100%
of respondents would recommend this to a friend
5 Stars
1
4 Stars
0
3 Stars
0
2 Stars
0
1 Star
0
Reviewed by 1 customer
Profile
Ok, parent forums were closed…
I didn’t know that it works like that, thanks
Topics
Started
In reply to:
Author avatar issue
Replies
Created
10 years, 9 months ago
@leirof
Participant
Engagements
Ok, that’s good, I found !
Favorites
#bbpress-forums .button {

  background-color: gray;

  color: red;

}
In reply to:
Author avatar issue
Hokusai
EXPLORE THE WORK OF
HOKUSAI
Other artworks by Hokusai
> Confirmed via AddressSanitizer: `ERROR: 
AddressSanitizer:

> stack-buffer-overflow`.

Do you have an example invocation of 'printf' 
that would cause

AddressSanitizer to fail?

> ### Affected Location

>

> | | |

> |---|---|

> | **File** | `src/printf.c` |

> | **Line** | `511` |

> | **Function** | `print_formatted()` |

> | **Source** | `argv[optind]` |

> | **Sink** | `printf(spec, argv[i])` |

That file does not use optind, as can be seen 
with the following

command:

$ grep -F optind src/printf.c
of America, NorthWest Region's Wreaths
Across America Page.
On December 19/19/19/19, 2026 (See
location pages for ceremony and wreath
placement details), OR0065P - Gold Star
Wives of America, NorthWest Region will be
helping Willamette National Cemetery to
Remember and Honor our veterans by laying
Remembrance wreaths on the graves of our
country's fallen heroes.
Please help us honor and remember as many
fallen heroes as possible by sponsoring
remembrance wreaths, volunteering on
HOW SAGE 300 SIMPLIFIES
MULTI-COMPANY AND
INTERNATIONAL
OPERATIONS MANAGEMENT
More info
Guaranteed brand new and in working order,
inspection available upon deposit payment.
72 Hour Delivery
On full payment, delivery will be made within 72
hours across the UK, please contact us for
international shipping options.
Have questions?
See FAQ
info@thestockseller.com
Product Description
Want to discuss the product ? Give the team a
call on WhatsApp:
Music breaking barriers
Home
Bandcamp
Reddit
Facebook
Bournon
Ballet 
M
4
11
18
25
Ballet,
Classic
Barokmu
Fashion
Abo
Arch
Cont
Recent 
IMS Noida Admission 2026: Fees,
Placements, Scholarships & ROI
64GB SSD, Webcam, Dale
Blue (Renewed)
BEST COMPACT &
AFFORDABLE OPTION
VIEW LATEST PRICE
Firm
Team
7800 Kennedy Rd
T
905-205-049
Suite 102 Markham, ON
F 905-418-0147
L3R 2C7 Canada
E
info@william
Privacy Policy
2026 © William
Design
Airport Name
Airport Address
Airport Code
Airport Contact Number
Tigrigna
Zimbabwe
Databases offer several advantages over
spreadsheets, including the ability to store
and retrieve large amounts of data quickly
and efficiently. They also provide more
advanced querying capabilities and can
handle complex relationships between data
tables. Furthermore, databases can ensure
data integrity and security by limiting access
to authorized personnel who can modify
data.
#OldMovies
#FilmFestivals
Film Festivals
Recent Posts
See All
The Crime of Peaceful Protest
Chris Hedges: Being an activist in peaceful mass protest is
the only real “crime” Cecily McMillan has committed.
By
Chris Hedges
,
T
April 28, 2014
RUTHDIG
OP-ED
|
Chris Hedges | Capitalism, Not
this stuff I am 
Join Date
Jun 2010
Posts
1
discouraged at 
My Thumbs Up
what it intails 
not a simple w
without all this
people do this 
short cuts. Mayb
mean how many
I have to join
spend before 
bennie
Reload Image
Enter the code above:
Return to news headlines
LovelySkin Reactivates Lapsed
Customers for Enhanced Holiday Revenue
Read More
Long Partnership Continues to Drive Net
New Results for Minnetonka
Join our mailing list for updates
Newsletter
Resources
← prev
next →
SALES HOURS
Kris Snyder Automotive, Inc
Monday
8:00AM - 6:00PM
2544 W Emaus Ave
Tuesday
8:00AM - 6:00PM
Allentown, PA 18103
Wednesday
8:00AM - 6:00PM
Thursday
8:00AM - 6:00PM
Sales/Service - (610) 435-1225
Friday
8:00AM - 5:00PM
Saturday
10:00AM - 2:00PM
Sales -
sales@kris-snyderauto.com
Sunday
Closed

• • • • • • •

Exercise goal
Count the lines above that contain the string "many", treating uppercase and lowercase letters as distinct, and reply with only that number.

Solution for this task
2